When Ronnie makes an amazing discovery on the beach, it not only brings her closer to her father, but opens things up for a relationship with Will. As Ronnie begins to soften around Will, she also realizes her father has asked them to come for the summer for a more significant reason than just a get-away from home.
Can Ronnie and her dad be reunited by the one thing they have in common - their piano-playing skills? Or, is their relationship beyond repair? As the characters’ lives come together and secrets are uncovered, the somewhat predictable plot is spelled out. However, the path that Ronnie takes with her dad is the only thing that can provide resolution and salvation, and therefore, bring the story full circle to its conclusion.
READING GROUP GUIDE:
1. Ronnie is a difficult teenager who is prone to acting out and is alienated from both her parents at the start of the novel. Were you rebellious as a teenager? How was this manifested? On the other side, have you ever had to deal with a rebellious teenager? Did Ronnie’s behavior touch a nerve?
2. What do you think about the very different approaches to parenting taken by Ronnie’s mother and father? Do you think Ronnie’s mother is too intrusive or can you understand her relationship with Ronnie? Do you think Ronnie’s father is too absent, or can you understand why the relationship is the way it is?
3. Early in the novel we learn that Ronnie was a piano prodigy who performed at Carnegie Hall when she was thirteen. However, when we meet Ronnie she hasn’t played in many years and she’s sworn to never play the piano again. Why does Ronnie feel this way? Who do you think Ronnie hurts more by not playing the piano, herself or her father?
4. Reflecting back on his life, Steve wonders: “Was it still possible for someone like him to experience the presence of God?” Why does Steve ask himself this? What role do religion and belief play in this novel? How would you characterize Steve’s religious faith?
5. Why does Will fall for Ronnie? Can you understand the attraction from both Ronnie’s and Will’s point of view?
6. What do you make of Blaze? How would you characterize her relationship with Marcus? Have you ever been in a relationship that was not particularly healthy? Did you stay in the relationship? If so, why?
7. Ronnie and Will fall in love very quickly over the course of the summer. Have you ever had a summer romance that became something more than a fling?
8. This novel is, in large part, about loyalty and trust. Which characters exhibit the most trustworthiness and which exhibit the least? How does a betrayal of trust affect various relationships within the novel?
9. In the middle of the novel, Will asks Ronnie how far she would go to protect a friend. Why does Will ask Ronnie this? How far would you go to protect a friend?
10. How are Jonah and Ronnie affected by their parents’ divorce? What effect does divorce have on children, in your experience?
11. Both Will and Ronnie come from families that have certain expectations of them. How do these familial expectations shape them and in what ways do they reject these expectations?

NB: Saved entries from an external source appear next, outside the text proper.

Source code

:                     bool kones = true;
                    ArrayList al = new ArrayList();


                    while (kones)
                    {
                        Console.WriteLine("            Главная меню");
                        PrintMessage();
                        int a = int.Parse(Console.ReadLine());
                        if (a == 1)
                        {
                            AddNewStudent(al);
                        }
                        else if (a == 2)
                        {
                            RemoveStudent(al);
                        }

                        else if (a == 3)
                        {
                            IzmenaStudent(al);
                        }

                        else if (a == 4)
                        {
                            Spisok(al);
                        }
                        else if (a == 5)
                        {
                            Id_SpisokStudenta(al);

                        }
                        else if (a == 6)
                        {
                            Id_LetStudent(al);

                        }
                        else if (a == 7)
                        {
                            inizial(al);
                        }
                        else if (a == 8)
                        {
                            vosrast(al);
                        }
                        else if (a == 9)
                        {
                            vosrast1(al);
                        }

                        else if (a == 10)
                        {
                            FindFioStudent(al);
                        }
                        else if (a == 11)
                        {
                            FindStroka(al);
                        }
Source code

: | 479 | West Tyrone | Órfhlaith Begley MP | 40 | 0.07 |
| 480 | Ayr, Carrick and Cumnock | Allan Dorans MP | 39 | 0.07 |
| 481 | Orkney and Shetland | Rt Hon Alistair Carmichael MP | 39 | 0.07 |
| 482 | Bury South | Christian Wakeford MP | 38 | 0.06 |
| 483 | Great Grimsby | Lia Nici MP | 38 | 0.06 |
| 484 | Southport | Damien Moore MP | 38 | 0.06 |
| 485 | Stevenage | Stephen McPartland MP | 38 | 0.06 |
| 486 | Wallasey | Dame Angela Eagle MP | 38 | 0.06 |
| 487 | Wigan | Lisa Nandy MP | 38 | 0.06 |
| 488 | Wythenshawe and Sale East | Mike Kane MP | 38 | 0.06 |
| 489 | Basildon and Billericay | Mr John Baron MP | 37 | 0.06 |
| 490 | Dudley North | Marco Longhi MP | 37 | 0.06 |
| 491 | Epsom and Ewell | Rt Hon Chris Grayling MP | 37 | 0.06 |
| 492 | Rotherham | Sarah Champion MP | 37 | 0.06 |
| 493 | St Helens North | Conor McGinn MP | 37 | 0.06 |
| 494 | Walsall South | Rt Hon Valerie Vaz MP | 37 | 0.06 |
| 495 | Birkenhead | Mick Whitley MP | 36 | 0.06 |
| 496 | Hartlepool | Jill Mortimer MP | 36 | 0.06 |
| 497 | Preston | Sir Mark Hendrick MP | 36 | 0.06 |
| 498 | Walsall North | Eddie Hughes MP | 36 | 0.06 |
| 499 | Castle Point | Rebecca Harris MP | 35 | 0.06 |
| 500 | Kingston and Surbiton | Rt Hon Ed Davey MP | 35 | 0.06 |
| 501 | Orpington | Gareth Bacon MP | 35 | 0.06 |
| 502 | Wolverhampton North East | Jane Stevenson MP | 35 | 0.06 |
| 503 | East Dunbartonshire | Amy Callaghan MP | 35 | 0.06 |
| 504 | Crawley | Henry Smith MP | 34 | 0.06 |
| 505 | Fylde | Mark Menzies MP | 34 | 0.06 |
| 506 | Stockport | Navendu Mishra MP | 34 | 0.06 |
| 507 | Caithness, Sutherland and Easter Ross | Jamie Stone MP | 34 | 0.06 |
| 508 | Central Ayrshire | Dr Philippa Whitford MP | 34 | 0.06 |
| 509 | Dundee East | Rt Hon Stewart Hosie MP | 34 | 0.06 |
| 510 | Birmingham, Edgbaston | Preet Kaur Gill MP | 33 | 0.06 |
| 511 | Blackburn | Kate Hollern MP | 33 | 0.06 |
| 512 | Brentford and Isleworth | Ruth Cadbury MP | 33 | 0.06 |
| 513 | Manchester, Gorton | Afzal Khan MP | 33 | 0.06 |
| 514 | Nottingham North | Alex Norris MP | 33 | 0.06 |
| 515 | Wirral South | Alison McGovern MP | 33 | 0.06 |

12. Why does Ronnie get angry at Will toward the end of the novel? Do you think her anger is justified?
13. What do you think of the choices Steve and Kim make as parents? Do you think they were right in keeping certain things secret from their children?
14. Ronnie makes an important choice at the end of the novel. Would you have made the same choice if you were in her position?
15. In what ways does Ronnie change over the course of the novel? In what ways does she stay the same?